Though market players are not expecting the current dip in rates to cause prepayment speeds to shoot up to last year's levels, the market is still at the point where it could be vulnerable to a massive supply boom in MBS, said analysts.
"The potential for a supply surprise already exists," wrote MBS researchers from Deutsche Bank in a recent report. According to the firm, they had predicted a total net supply of $300 billion fixed-rate agency MBS for 2002 at the beginning of the year. However, supply numbers have already reached $94 billion in the first quarter alone. The bank has since increased its net supply forecast to $350 billion for 2002 (compared to $362 billion for the previous year).
The firm also warned that if one considers the projected supply numbers with weak GSE purchases in March (see related story on p.18) - which amount to only $5 billion compared to $27 billion in January in net purchases - along with declining MBS holdings by banks ($8 billion thus far in 2002) then "the supply-demand picture looks like a problem for MBS."
With these figures, analysts concluded that "the risk appears to be for higher supply, not lower supply as we head into the peak buying months."
According to Morgan Stanley mortgage strategist Yubo Wang, after a 35 basis points of decline in mortgage rates since the beginning of the year, "It will be difficult to remain complacent about supply should mortgage rates continue to hover around sub-7% levels for long, or go even lower."

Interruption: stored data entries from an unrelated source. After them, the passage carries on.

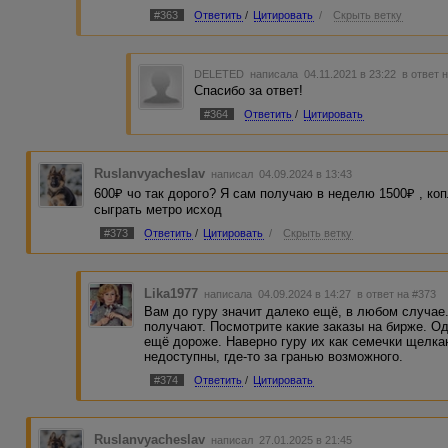
#363
Ответить
/
Цитировать
/
Скрыть ветку
DELETED
написала 04.11.2021 в 23:22
в ответ 
Спасибо за ответ!
#364
Ответить
/
Цитировать
Ruslanvyacheslav
написал 04.09.2024 в 13:43
600₽ чо так дорого? Я сам получаю в неделю 1500₽ , коп
сыграть метро исход
#373
Ответить
/
Цитировать
/
Скрыть ветку
Lika1977
написала 04.09.2024 в 14:27
в ответ на #373
Вам до гуру значит далеко ещё, в любом случае
получают. Посмотрите какие заказы на бирже. Од
ещё дороже. Наверно гуру их как семечки щелкаю
недоступны, где-то за гранью возможного.
#374
Ответить
/
Цитировать
Ruslanvyacheslav
написал 27.01.2025 в 21:45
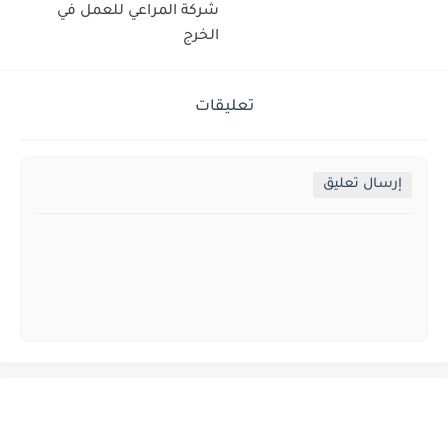
شركة المراعي للعمل في
الخرج
تعليقات
إرسال تعليق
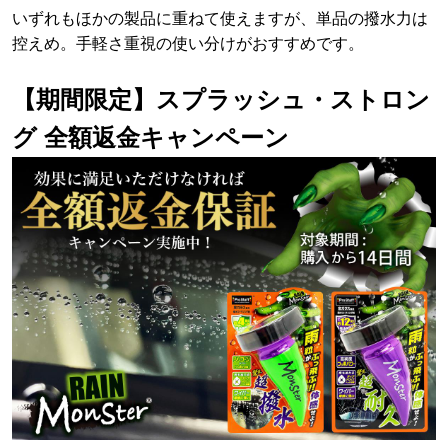
いずれもほかの製品に重ねて使えますが、単品の撥水力は
控えめ。手軽さ重視の使い分けがおすすめです。
【期間限定】スプラッシュ・ストロン
グ 全額返金キャンペーン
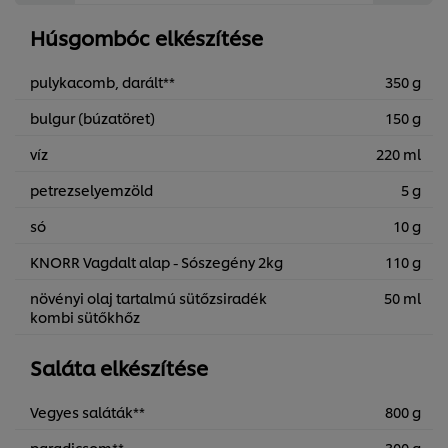
Húsgombóc elkészítése
pulykacomb, darált**
350 g
bulgur (búzatöret)
150 g
víz
220 ml
petrezselyemzöld
5 g
só
10 g
KNORR Vagdalt alap - Sószegény 2kg
110 g
növényi olaj tartalmú sütőzsiradék
50 ml
kombi sütőkhőz
Saláta elkészítése
Vegyes saláták**
800 g
paradicsom**
300 g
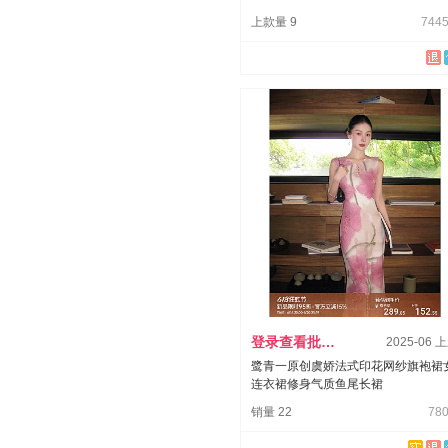
上款量 9
7445
登录查看批发价
2025-06 
鹭青一原创虞娇法式印花网纱旗袍裙
连衣裙修身气质鱼尾长裙
销量 22
780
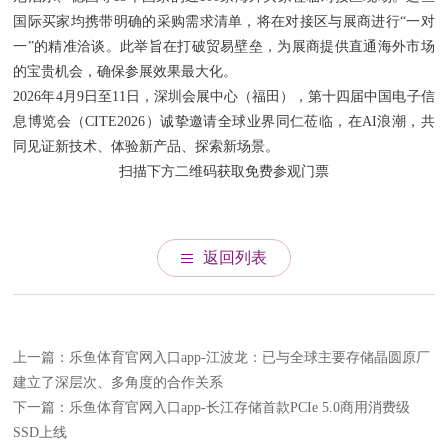
国际买家均携带明确的采购需求清单，将在对接区与展商进行“一对
一”的精准洽谈。此举旨在打破贸易壁垒，为展商提供直通海外市场
的宝贵机会，确保参展效果最大化。
2026年4月9日至11日，深圳会展中心（福田），第十四届中国电子信
息博览会（CITE2026）诚挚邀请全球业界同仁莅临，在AI浪潮，共
同见证新技术、体验新产品、探索新场景。
扫描下方二维码获取免费参观门票
返回列表
上一篇：乐鱼体育官网入口app-江波龙：已与全球主要存储晶圆原厂
建立了深层次、多角度的合作关系
下一篇：乐鱼体育官网入口app-长江存储首款PCIe 5.0商用消费级
SSD上线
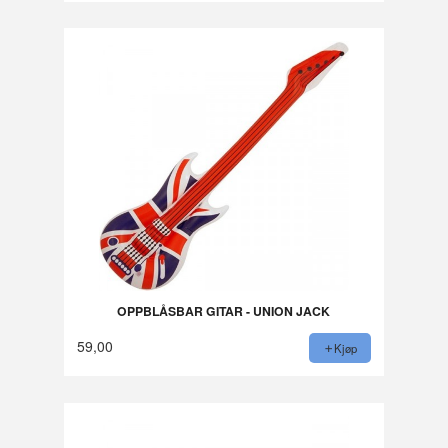
OPPBLÅSBAR GITAR - UNION JACK
59,00
Kjøp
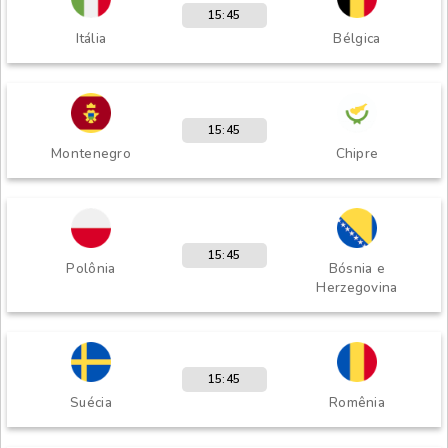
15:45
Itália
Bélgica
15:45
Montenegro
Chipre
15:45
Polônia
Bósnia e
Herzegovina
15:45
Suécia
Romênia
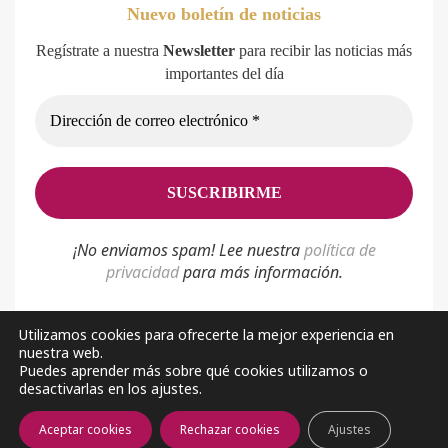
Nuevo boletín de noticias
Regístrate a nuestra
Newsletter
para recibir las noticias más
importantes del día
¡No enviamos spam! Lee nuestra
p
olítica de
privacidad
para más información.
Utilizamos cookies para ofrecerte la mejor experiencia en
nuestra web.
Política de privacidad
Aviso Legal
Sobre nosotros
Puedes aprender más sobre qué cookies utilizamos o
desactivarlas en los ajustes.
Facebook
Youtube
Aceptar cookies
Rechazar cookies
Ajustes
2026 © Almería Noticias. Todos los derechos reservados.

He added that the steep dip in rates has made the mortgage market more in the money. The 7% coupon - which currently represents 22% of the oustandings--is now refinanceable.
"The fact that about 61% of the outstanding balance is concentrated in 6.5s and lower coupons is a benefit to the mortgage market when rates decline, because for them to be eligible to refinance, mortgage rates need to drop a lot lower," said Wang.
Bear Stearns echoed this analysis when it said that a sub-6.5% mortgage rate is needed to re-ignite the full refinancing engine because borrowers are less inclined to respond to rates that remain higher than what they have been in the recent past.
Analysts also stated that the decline in rates combined with the large, seasonal rise in home purchases and relocations may further spur the uptick in mortgage-backed supply.
Last week's 14% rise in the refinancing index was accompanied by a sharper rise in the Government Refi Index. This index rose by 38%, up to 258.9 from the prior week's reading of 226.1.
Focus on the Purchase Index
The refinancing numbers are further exacerbated by the continued rise in the MBA's Purchase Index. According to the MBA, the Purchase Index reached a record high for the week ending May 3. The Index rose to 382.7, beating the previous record of 375.9 that was set in early January. Added to this, the Government Purchase Index was up by almost 9%.
In a commentary last week, Lehman Brothers said that the elevated level of the purchase index bears watching. The firm noted that at these levels, the Index is 20% higher than a year ago, while rates are only marginally lower.
"The strength of the housing market continues to surprise, given the continuing weakness in employment rates and the softening in home price growth as revealed in the fourth quarter repeat sales data from FHLMC," wrote Lehman analysts. "What it does mean is that turnover rates on discounts will continue to remain at historically high levels, particularly in the 98-99 vintages."
Meanwhile, JPMorgan analysts stated that as the housing market continues to accelerate, extension risk has remained a non-factor, with the GNMA sector continuing to show less extension compared to conventionals.